No wiem, Natasz - to było złośliwe, przepraszam.
Ogólnie, to właśnie naszła mnie myśl, że stosuje tylko te dwie formy zapisu dialogu:
-- O mało nie wypadliśmy za burtę. - Złapał chrapliwy oddech i spojrzał na towarzysza. - Ale ty nas uratowałeś.
-- O mało nie wypadliśmy za burtę - powiedział. Spojrzał na towarzysza. - Ale ty nas uratowałeś.
A przecież można ostro kombinować.
-- O mało nie wypadliśmy za burtę - wychrypiał, ocierając twarz z wody. -- Ale ty nas uratowałeś.

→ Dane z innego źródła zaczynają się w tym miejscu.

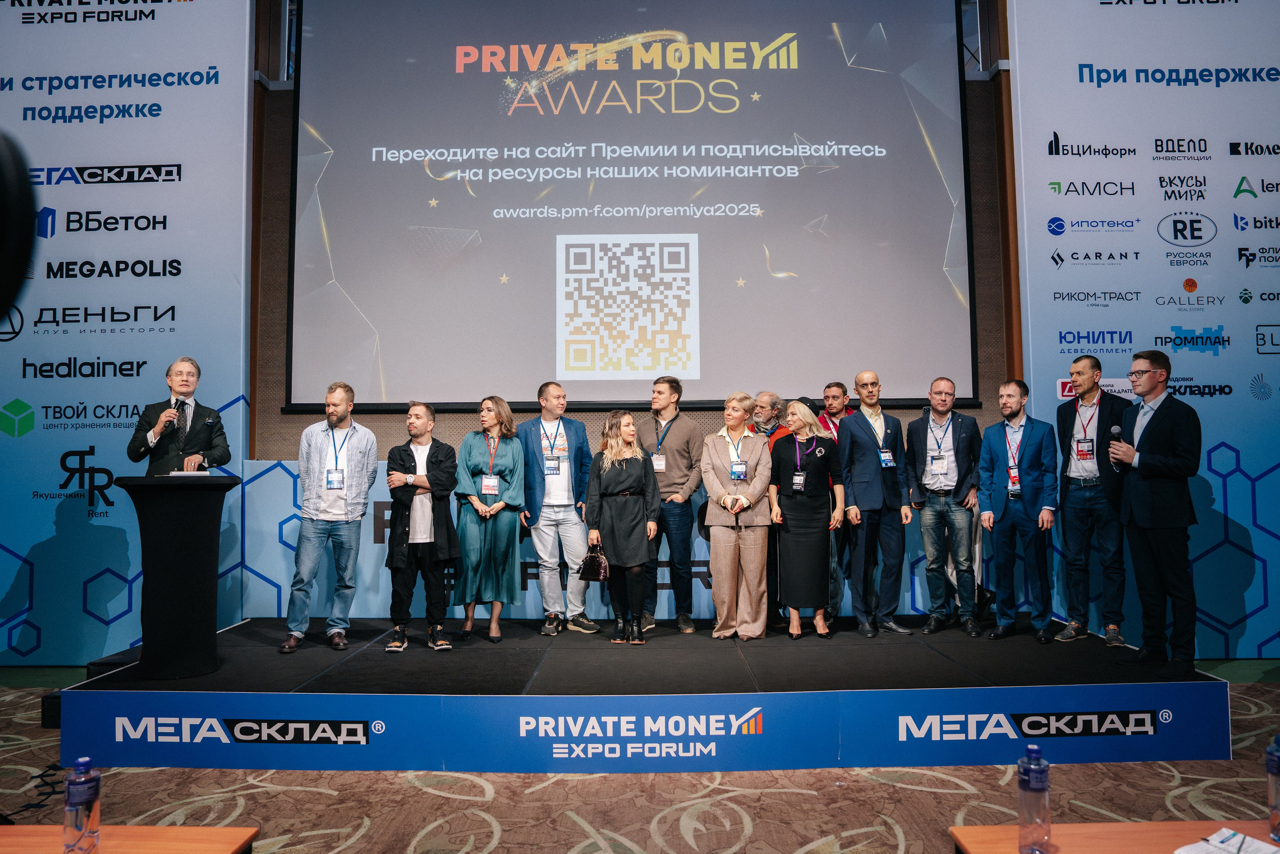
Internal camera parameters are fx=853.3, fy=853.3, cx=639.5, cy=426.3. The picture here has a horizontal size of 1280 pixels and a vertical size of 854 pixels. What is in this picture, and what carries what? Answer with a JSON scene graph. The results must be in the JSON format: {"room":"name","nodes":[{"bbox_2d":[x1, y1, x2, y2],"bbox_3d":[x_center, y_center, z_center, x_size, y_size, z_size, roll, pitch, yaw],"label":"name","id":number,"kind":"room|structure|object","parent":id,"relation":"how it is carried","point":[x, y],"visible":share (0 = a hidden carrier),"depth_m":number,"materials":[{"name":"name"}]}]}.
{"room":"event hall","nodes":[
{"label":"event hall","id":0,"kind":"room"},
{"bbox_2d":[0,128,38,319],"bbox_3d":[-0.726,-0.186,0.762,0.348,0.244,0.329,0,-4,0],"label":"camera","id":1,"kind":"object","parent":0,"point":[3,195],"visible":0.98,"depth_m":0.79,"materials":[{"name":"black"}]},
{"bbox_2d":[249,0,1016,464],"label":"back wall","id":2,"kind":"structure","parent":0,"point":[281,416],"depth_m":6.76,"materials":[{"name":"brown wood"}]},
{"bbox_2d":[285,0,979,413],"bbox_3d":[-0.040,-1.938,6.609,5.094,3.650,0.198,0,-4,0],"label":"projection screen","id":3,"kind":"object","parent":2,"relation":"attached to","point":[492,100],"visible":0.98,"depth_m":6.54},
{"bbox_2d":[0,661,1279,851],"bbox_3d":[-0.116,1.588,2.345,11.182,0.125,8.552,0,-4,0],"label":"carpeted floor","id":4,"kind":"structure","parent":0,"point":[319,797],"depth_m":3.69,"materials":[{"name":"carpet"}]},
{"bbox_2d":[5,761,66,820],"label":"cable","id":5,"kind":"object","parent":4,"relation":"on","point":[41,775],"visible":0.75,"depth_m":3.72,"materials":[{"name":"black plastic"}]},
{"bbox_2d":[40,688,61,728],"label":"black box","id":6,"kind":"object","parent":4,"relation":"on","point":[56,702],"visible":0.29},
{"bbox_2d":[0,0,253,662],"bbox_3d":[-4.203,-1.125,6.194,2.895,5.760,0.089,0,-4,0],"label":"left banner","id":7,"kind":"object","parent":4,"relation":"on","point":[103,479],"visible":0.86,"depth_m":6.16,"materials":[{"name":"blue"}]},
{"bbox_2d":[0,823,260,853],"bbox_3d":[-1.429,1.247,1.574,1.126,0.675,0.896,0,-4,0],"label":"table","id":8,"kind":"object","parent":4,"relation":"on","point":[221,829],"visible":0.96,"depth_m":1.94,"materials":[{"name":"wood"}]},
{"bbox_2d":[62,755,101,853],"bbox_3d":[-1.220,0.832,1.867,0.068,0.211,0.067,0,-4,0],"label":"water bottle","id":9,"kind":"object","parent":8,"relation":"on","point":[73,797],"visible":1,"depth_m":1.84,"materials":[{"name":"clear plastic"}]},
{"bbox_2d":[69,612,1232,770],"bbox_3d":[0.101,1.500,5.216,5.614,0.418,2.671,0,-4,0],"label":"stage","id":10,"kind":"object","parent":4,"relation":"on","point":[908,648],"visible":0.88,"depth_m":4.25,"materials":[{"name":"blue"}]},
{"bbox_2d":[115,473,238,678],"bbox_3d":[-2.575,0.801,4.764,0.575,1.043,0.649,0,-4,0],"label":"podium","id":11,"kind":"object","parent":10,"relation":"on","point":[164,583],"visible":0.98,"depth_m":4.59,"materials":[{"name":"black"}]},
{"bbox_2d":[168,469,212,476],"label":"paper","id":12,"kind":"object","parent":11,"relation":"on","point":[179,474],"visible":0.95,"depth_m":4.58,"materials":[{"name":"white paper"}]},
{"bbox_2d":[129,355,231,474],"bbox_3d":[-2.780,0.348,5.163,0.589,1.523,0.547,-4,-5,43],"label":"man","id":13,"kind":"object","parent":10,"relation":"on","point":[189,386],"visible":0.7,"depth_m":5.07},
{"bbox_2d":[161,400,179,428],"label":"microphone","id":14,"kind":"object","parent":13,"relation":"in","point":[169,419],"visible":0.92,"depth_m":4.87,"materials":[{"name":"black metal"}]},
{"bbox_2d":[280,381,377,650],"bbox_3d":[-1.974,0.551,5.454,0.533,1.631,0.543,3,-5,-40],"label":"man","id":15,"kind":"object","parent":10,"relation":"on","point":[336,404],"visible":0.99,"depth_m":5.35},
{"bbox_2d":[381,401,459,650],"bbox_3d":[-1.435,0.638,5.540,0.506,1.519,0.557,1,-4,-26],"label":"man","id":16,"kind":"object","parent":10,"relation":"on","point":[437,459],"visible":0.99,"depth_m":5.41},
{"bbox_2d":[450,395,525,642],"bbox_3d":[-1.005,0.630,5.706,0.494,1.492,0.620,0,-4,0],"label":"woman","id":17,"kind":"object","parent":10,"relation":"on","point":[477,553],"visible":0.96,"depth_m":5.58},
{"bbox_2d":[517,380,601,633],"bbox_3d":[-0.574,0.537,5.877,0.516,1.657,0.588,2,-4,-38],"label":"man","id":18,"kind":"object","parent":10,"relation":"on","point":[569,518],"visible":0.98,"depth_m":5.73},
{"bbox_2d":[246,461,992,625],"bbox_3d":[0.298,0.878,6.385,6.270,1.270,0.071,0,-4,0],"label":"backdrop banner","id":19,"kind":"object","parent":10,"relation":"on","point":[662,590],"visible":0.25,"depth_m":6.32,"materials":[{"name":"blue"}]},
{"bbox_2d":[583,409,663,644],"bbox_3d":[-0.112,0.667,5.615,0.510,1.421,0.594,0,-4,0],"label":"woman","id":20,"kind":"object","parent":10,"relation":"on","point":[627,456],"visible":0.98,"depth_m":5.51},
{"bbox_2d":[577,542,608,581],"bbox_3d":[-0.297,0.886,5.544,0.202,0.230,0.198,0,-4,0],"label":"handbag","id":21,"kind":"object","parent":20,"relation":"in","point":[599,566],"visible":0.92,"depth_m":5.49,"materials":[{"name":"leather"}]},
{"bbox_2d":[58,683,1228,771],"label":"banner","id":22,"kind":"object","parent":10,"relation":"attached to","point":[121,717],"visible":0.93,"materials":[{"name":"blue"}]},
{"bbox_2d":[638,375,705,632],"bbox_3d":[0.196,0.521,5.979,0.544,1.706,0.517,-3,-4,32],"label":"man","id":23,"kind":"object","parent":10,"relation":"on","point":[680,449],"visible":0.88,"depth_m":5.83},
{"bbox_2d":[700,395,775,639],"bbox_3d":[0.661,0.624,5.745,0.484,1.519,0.601,0,-4,0],"label":"woman","id":24,"kind":"object","parent":10,"relation":"on","point":[727,553],"visible":0.97,"depth_m":5.62},
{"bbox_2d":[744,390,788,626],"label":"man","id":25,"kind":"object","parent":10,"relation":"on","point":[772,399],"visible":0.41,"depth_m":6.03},
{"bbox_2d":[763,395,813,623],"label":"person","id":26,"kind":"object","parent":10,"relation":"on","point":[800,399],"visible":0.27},
{"bbox_2d":[766,401,845,640],"bbox_3d":[1.102,0.634,5.717,0.475,1.435,0.654,-1,-4,10],"label":"woman","id":27,"kind":"object","parent":10,"relation":"on","point":[817,454],"visible":0.98,"depth_m":5.57},
{"bbox_2d":[818,380,852,624],"bbox_3d":[1.394,0.527,6.105,0.433,1.638,0.454,0,-4,0],"label":"man","id":28,"kind":"object","parent":10,"relation":"on","point":[842,396],"visible":0.52,"depth_m":6.05},
{"bbox_2d":[838,371,914,635],"bbox_3d":[1.621,0.520,5.959,0.501,1.733,0.516,1,-4,-26],"label":"man","id":29,"kind":"object","parent":10,"relation":"on","point":[872,449],"visible":0.99,"depth_m":5.82},
{"bbox_2d":[906,379,984,634],"bbox_3d":[2.124,0.540,5.880,0.515,1.671,0.520,-3,-4,38],"label":"man","id":30,"kind":"object","parent":10,"relation":"on","point":[928,541],"visible":0.99,"depth_m":5.76},
{"bbox_2d":[978,380,1057,642],"bbox_3d":[2.528,0.545,5.665,0.474,1.648,0.513,3,-5,-42],"label":"man","id":31,"kind":"object","parent":10,"relation":"on","point":[1005,513],"visible":0.99,"depth_m":5.57},
{"bbox_2d":[1053,354,1131,647],"bbox_3d":[2.917,0.461,5.457,0.511,1.766,0.545,-4,-5,44],"label":"man","id":32,"kind":"object","parent":10,"relation":"on","point":[1085,364],"visible":0.96,"depth_m":5.34},
{"bbox_2d":[1110,349,1201,684],"bbox_3d":[2.950,0.475,4.814,0.503,1.769,0.592,-4,-5,42],"label":"man","id":33,"kind":"object","parent":10,"relation":"on","point":[1143,434],"visible":0.98,"depth_m":4.67},
{"bbox_2d":[1109,423,1123,462],"bbox_3d":[2.833,0.108,5.059,0.108,0.256,0.133,0,-4,0],"label":"microphone","id":34,"kind":"object","parent":33,"relation":"in","point":[1115,429],"visible":0.83,"depth_m":5.02,"materials":[{"name":"black plastic"}]},
{"bbox_2d":[950,819,1279,853],"bbox_3d":[1.316,1.249,1.563,1.211,0.692,0.861,0,-4,0],"label":"table","id":35,"kind":"object","parent":4,"relation":"on","point":[1068,849],"visible":0.85,"depth_m":1.92,"materials":[{"name":"brown wood"}]},
{"bbox_2d":[1017,743,1050,851],"bbox_3d":[0.847,0.800,1.836,0.067,0.226,0.066,0,-4,0],"label":"water bottle","id":36,"kind":"object","parent":35,"relation":"on","point":[1025,785],"visible":0.99,"depth_m":1.81,"materials":[{"name":"clear plastic"}]},
{"bbox_2d":[1173,827,1278,853],"bbox_3d":[1.273,0.913,1.812,0.237,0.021,0.203,2,-4,-33],"label":"paper","id":37,"kind":"object","parent":35,"relation":"on","point":[1268,849],"visible":1,"depth_m":1.86,"materials":[{"name":"white paper"}]},
{"bbox_2d":[1266,734,1279,841],"bbox_3d":[1.420,0.799,1.883,0.071,0.228,0.067,0,-4,0],"label":"water bottle","id":38,"kind":"object","parent":35,"relation":"on","point":[1278,770],"visible":0.99,"depth_m":1.88,"materials":[{"name":"clear plastic"}]},
{"bbox_2d":[1002,0,1279,657],"bbox_3d":[4.299,-1.113,6.197,3.200,5.626,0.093,0,-4,0],"label":"backdrop banner","id":39,"kind":"object","parent":4,"relation":"on","point":[1251,75],"visible":0.88,"depth_m":6.19,"materials":[{"name":"blue"}]}
]}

-- O mało nie wypadliśmy za burtę. - Zaciągnął się papierosem i dodał: -- Ale ty nas uratowałeś.
-- O mało nie wypadliśmy za burtę... - wyszeptał. Podniósł głowę i spojrzał w stronę odległego brzegu. -- Ale ty nas uratowałeś -- dodał po chwili milczenia.
-- O mało nie wypadliśmy za burtę - wyszeptał z przejęciem -- ale ty nas uratowałeś.
-- O mało nie wypadliśmy za burtę - powiedział -- ale ty nas uratowałeś.
Jest mnóstwo kombinacji. Tylko komu by się chciało ich używać
Ogólnie, dzięki didaskaliom łatwo zmienić kontekst wypowiedzi. Trzeba mocno uważać, by nie tworzyły sprzeczności z treścią wypowiedzi
(Kocham cię, malutka -- warknął. -- Żyć bez ciebie nie mogę.)